I read that methylmercury mimics methionine and so it is easily transported across tissues and is quite harmful to humans and perhaps other 'higher' organisms in large doses.
I also found it interesting that these bacteria are able to survive in what is supposedly a toxic environment. I saw a Horizon program sometime ago and there was a scientist who was investigation a bacteria that is able to live in a lake in the US which has high levels of arsenic; another toxic element. They reckon that this bacteria may have evolved separately from the 3 domains of life and might even be considered a new biological entity. Scary! :)
Hi Mario, Thanks for your comment!
Unfortunately the authors didn't say anything more of what i wrote about the reaction involved in mercury volatilization. Although you are in right, it would have been really interesting to go in deeper detail. Especially because, as far as i know, the most toxic forms of mercury are its organic compounds, such as dimethylmercury and methylmercury. So i wonder how is it possible that, in these bacteria, methylation makes mercury more volatile and therefore less toxic, while in most of other organisms, it makes it more dangerous.

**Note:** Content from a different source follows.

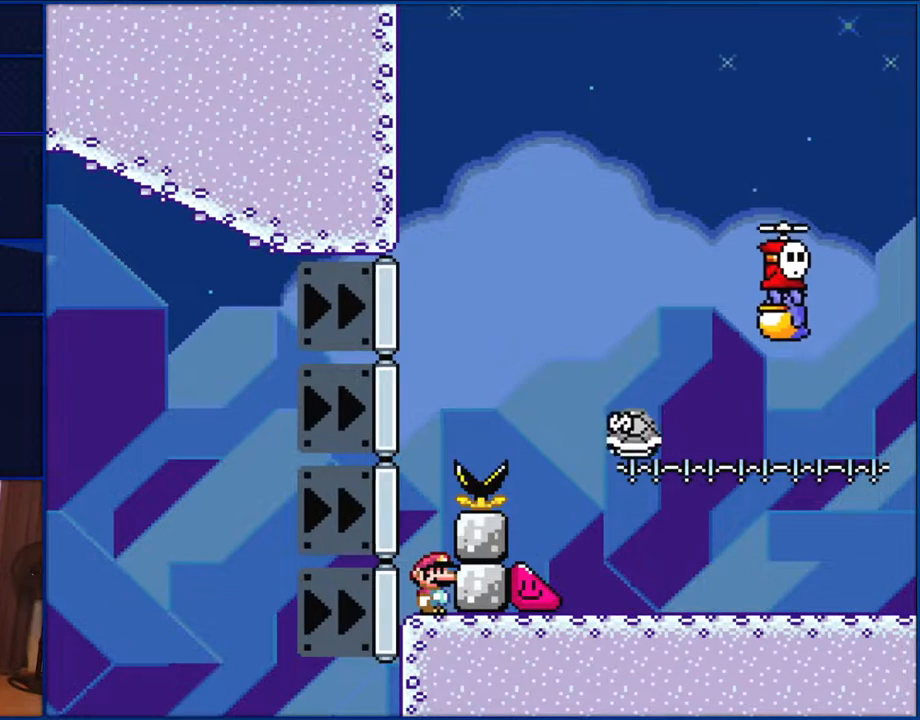
{"buttons": ["Y"], "events": []}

Anyway, i guess that your is a good point. Maybe as you said, it's exactly the fact that methylation makes Hg more transportable across membranes, which makes it more volatile. Probably in this way, it is easier for bacteria to elimate it from the cell and thus detoxify themselves.
However, it is indeed really surprising, how they manage to live in such harmful places, where any other "higher" form of life could not survive. But since we saw that bacteria are basically able to live in every remote and hostile environment of our planet, this doesn't surprise me that much anymore!
Hi Giuseppe,
Interesting review there’s actually another interesting study about TBT resistant bacteria that are also resistant to methyl mercury. It’s interesting that they possess two kinds of genes the type mer A mercuric reductase which converts H2+ to H0 the one you mentioned but also mer B organomercurial lyase which is capable of degrading all mercury compounds being responsible for the mercury-carbon bond cleavage so maybe this gene was expressed in those two strains of Bacillus.